═════ EXTRACT PROVIDED

Kotex created the feminine care category in the 1920s, Flick says, and the brand already had earned a tremendous amount of trust in the market.

The team felt this trust would make consumers feel comfortable with Kotex when it adopted a more modern marketing approach. Without trust, consumers would be suspicious, Flick says.

- Opportunity to grow market share

Kotex is not a market share leader in the feminine care category. Flick felt the team's position made it possible to take on more risk, rather than pursue a "play it safe" strategy.

Tactic #2. Research the audience's opinion

The team saw a potential opportunity but had not answered a vital question -- is the audience ready for such a campaign?

Launching a campaign without knowing the audience's opinion would have created significant risk. So the team set out to discover how women felt about the category.

They commissioned an online survey through a national polling agency, which queried 1,600 women across America, aged 13 to 34.

"Some of the statistics we got were that 7 out of 10 women felt like it was time for society to change how it views vaginal care, yet less than half of them felt empowered to do anything," Flick says.

Armed with this research, the team felt confident that its audience was ready for a frank approach to feminine health marketing. The research also became a key part of the team's new online campaign (more on this below).

Tactic #3. Design and thoroughly test materials

The team worked with agency partners to design a new messaging strategy that women would find appealing, Flick says.

The team wanted its campaign messages to convey honesty, openness and a down-to-earth approach to discussing feminine care.

For example, the team created a YouTube channel and uploaded about a dozen videos. One 45-second spot was a tongue-in-cheek jab at the industry's marketing. A woman describes how her period makes her want to "run on the beach" and "twirl, maybe in slow motion" while wearing "white spandex."

During her description, the video cuts to clips from older Kotex commercials of women doing these things. The video acknowledges that Kotex played a part in the industry's dated perceptions, Flick says, and has since received more than 1 million views.

Another video features a woman with a bicycle outside a store. She stops strangers, explains she does not have a bike lock and asks if they would go in the store and buy tampons for her. After showing several people's uncomfortable refusals, the video asks "why are 40% of people uncomfortable buying tampons?"

The team made sure its new marketing messages and product packaging were on target through rigorous analysis, including:
o Customer focus groups
o Competitive and market research
o Packaging testing

"Focus groups are where you want to start, but not where you want to end," Flick says. "Everything had to be thoroughly tested to make sure that this not only will resonate with target consumers, but also with the broader audience as well."

Tactic #4. Never alienate the customer

Flick and the team wanted to use humor to eliminate taboos, but avoided poking fun at women. Such an approach would risk alienating and fostering resentment in Kotex's customers.

"The problem is not women today, the problem is everything around them that can potentially make them feel uncomfortable," Flick says. "If we're going to poke fun and use humor and sarcasm, we're not making fun of her. We're making fun of the category, they way the manufacturers speak."

The team included its own past marketing efforts as targets for this critique (as described earlier). Doing so contributed to the effort's overall theme of openness. If you've been part of the problem, and if you're going to be open and honest, then you have to admit it, Flick says.

══════════
═════ PROVIDED RECORDS

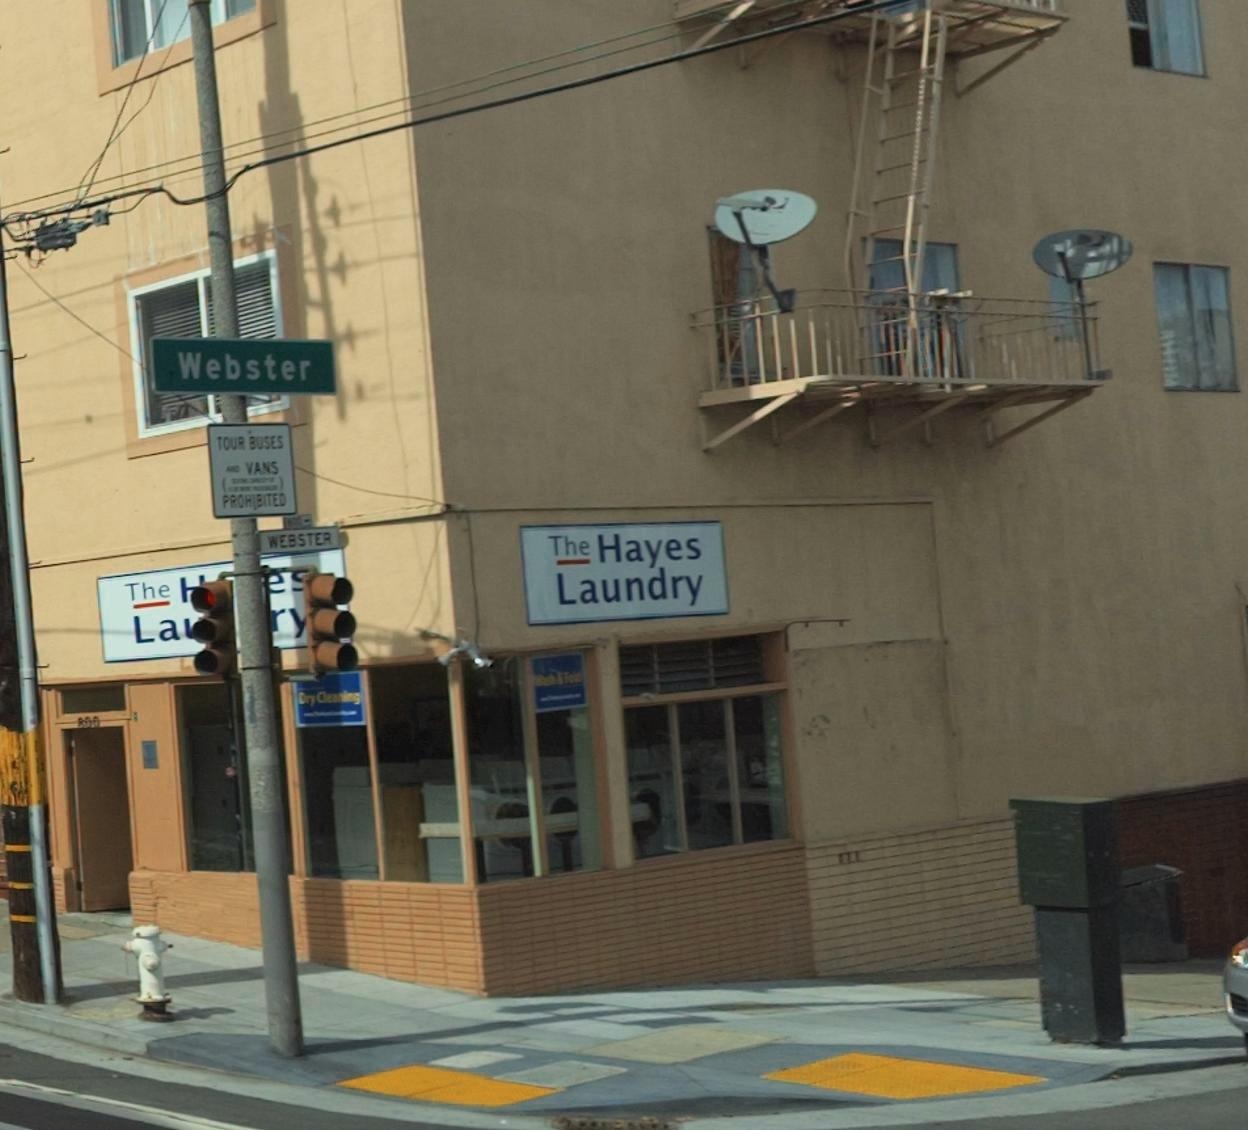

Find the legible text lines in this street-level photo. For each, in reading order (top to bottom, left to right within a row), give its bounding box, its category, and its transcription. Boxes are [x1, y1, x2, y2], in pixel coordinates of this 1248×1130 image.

[172, 347, 314, 384] StreetName: Webster
[214, 433, 286, 453] None: TOUR BUSES
[242, 458, 281, 479] None: VANS
[220, 491, 288, 510] None: PROHIBITED
[263, 529, 334, 551] StreetName: WEBSTER
[545, 532, 705, 570] BusinessName: The Hayes
[120, 579, 174, 604] BusinessName: The
[555, 564, 707, 611] BusinessName: Laundry
[130, 611, 185, 647] BusinessName: La
[297, 687, 362, 709] None: Dry Cleaning
[76, 714, 103, 731] StreetNumber: 8*0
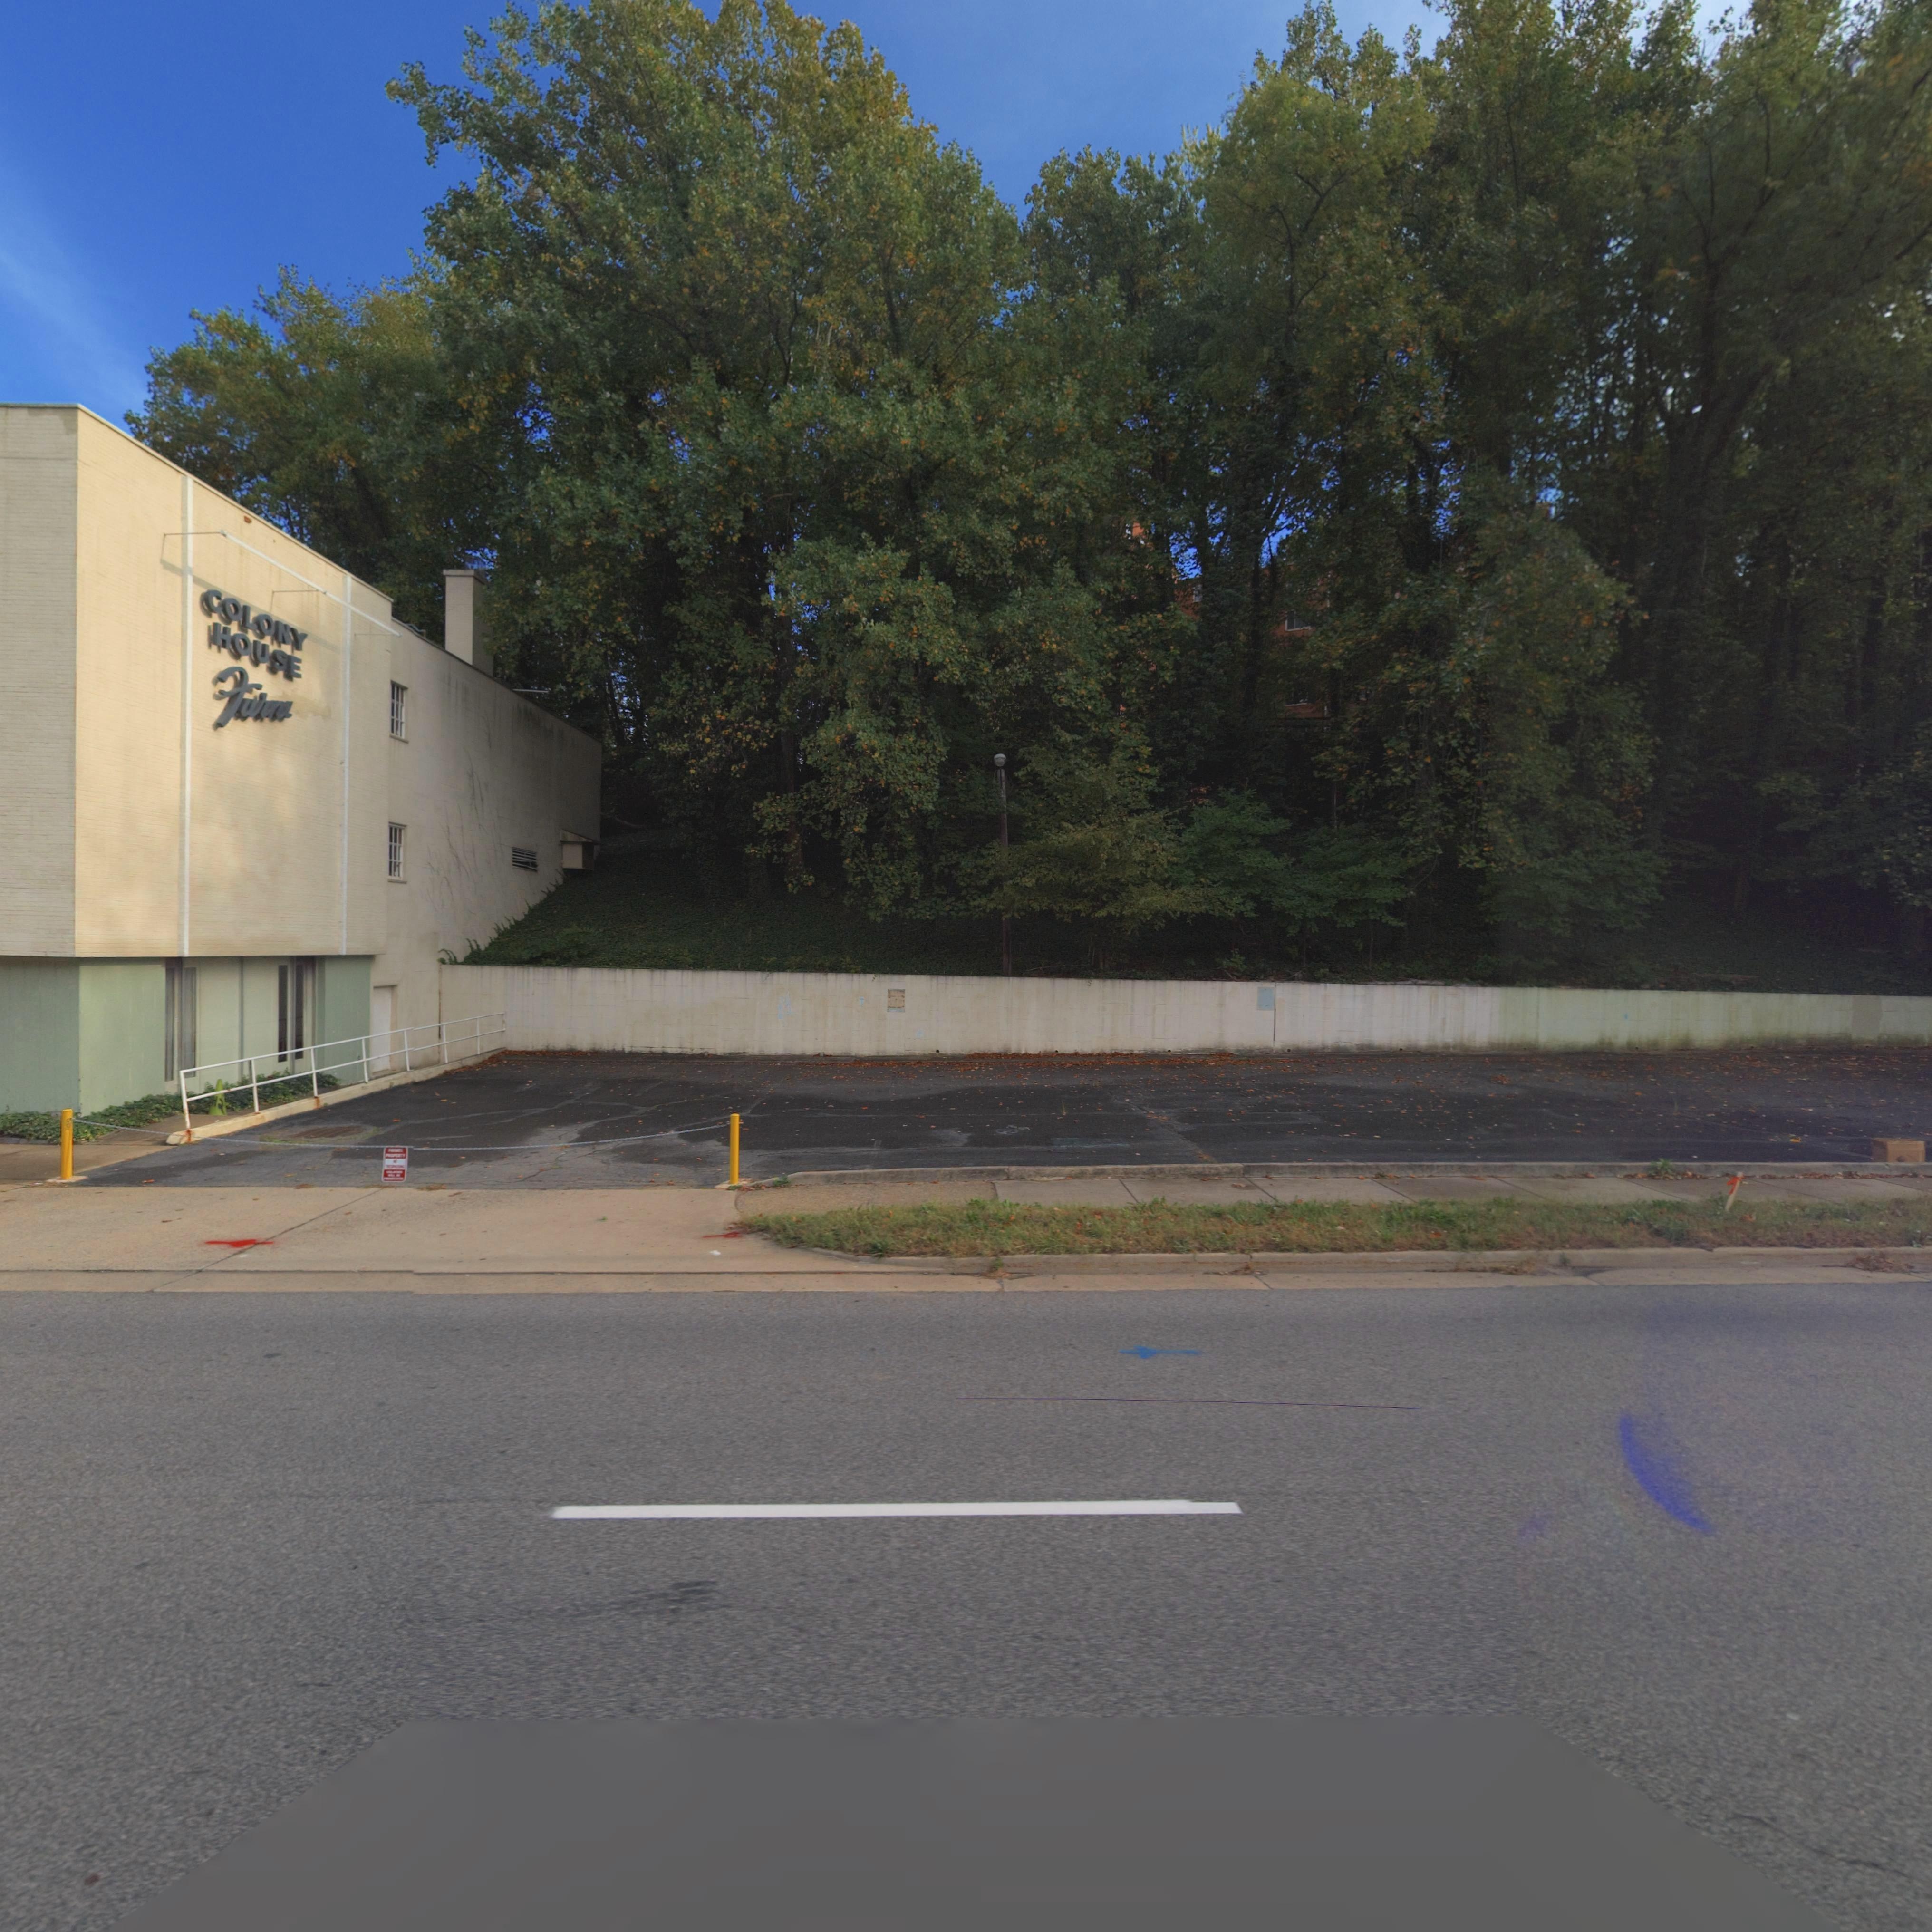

══════════

**SHORT PROBLEM 1:** According to the Kotex campaign article, how many women did the online survey query?
**SHORT PROBLEM 2:** Write out everything in the Kotex campaign article from "Tactic #2. Research" down to "such a campaign?".
**SHORT PROBLEM 3:** Go on with the Kotex campaign article from the point where it stops.

**FINAL RESULT 1:** 1,600 women across America, aged 13 to 34.

**FINAL RESULT 2:**
Tactic #2. Research the audience's opinion

The team saw a potential opportunity but had not answered a vital question -- is the audience ready for such a campaign?

**FINAL RESULT 3:**
Tactic #5. Educate and foster discussion to eliminate taboos

One of the team's key goals was to supply straightforward information about vaginal health, and to get people talking openly about the issue. Through research, the team identified the Web as the top place girls go to learn about feminine care.

"That told us, 'Wow, the one place we better go to have a forum for them to ask questions and get answers was the Web.'"

In response, the team created a microsite where visitors could read educational information, send questions and have discussions in comment areas. The site, called "U by Kotex," had four main sections:

1. "Challenge the norm"

This section presented visitors with videos, polls and other information that "challenged the norm" of past tampon marketing and allowed them to discuss the feminine care taboo. The section also let visitors create their own humorous videos spoofing tampon marketing.

2. "School yourself"

The section presented vaginal health information from the perspective of a doctor, a mother or a peer. Visitors could submit questions or discuss related topics.

3. "Take better care"

The section let visitors learn about Kotex products and request free samples.

4. "Join the cause"

This section asked women to support Kotex's efforts to have frank, open discussions about vaginal health and feminine care products. The team included statistics from its focus-group research to explain the inspiration for the new campaign, and visitors could sign a declaration and have Kotex donate $1 to a related nonprofit.

The team also published its own website statistics to illustrate how visitors were "getting involved." For example, recent metrics included:
o 3,072 questions asked
o 195,060 polls taken
o 9,031 declarations signed
o 827,000 sample requests

(See creative samples for additional website stats).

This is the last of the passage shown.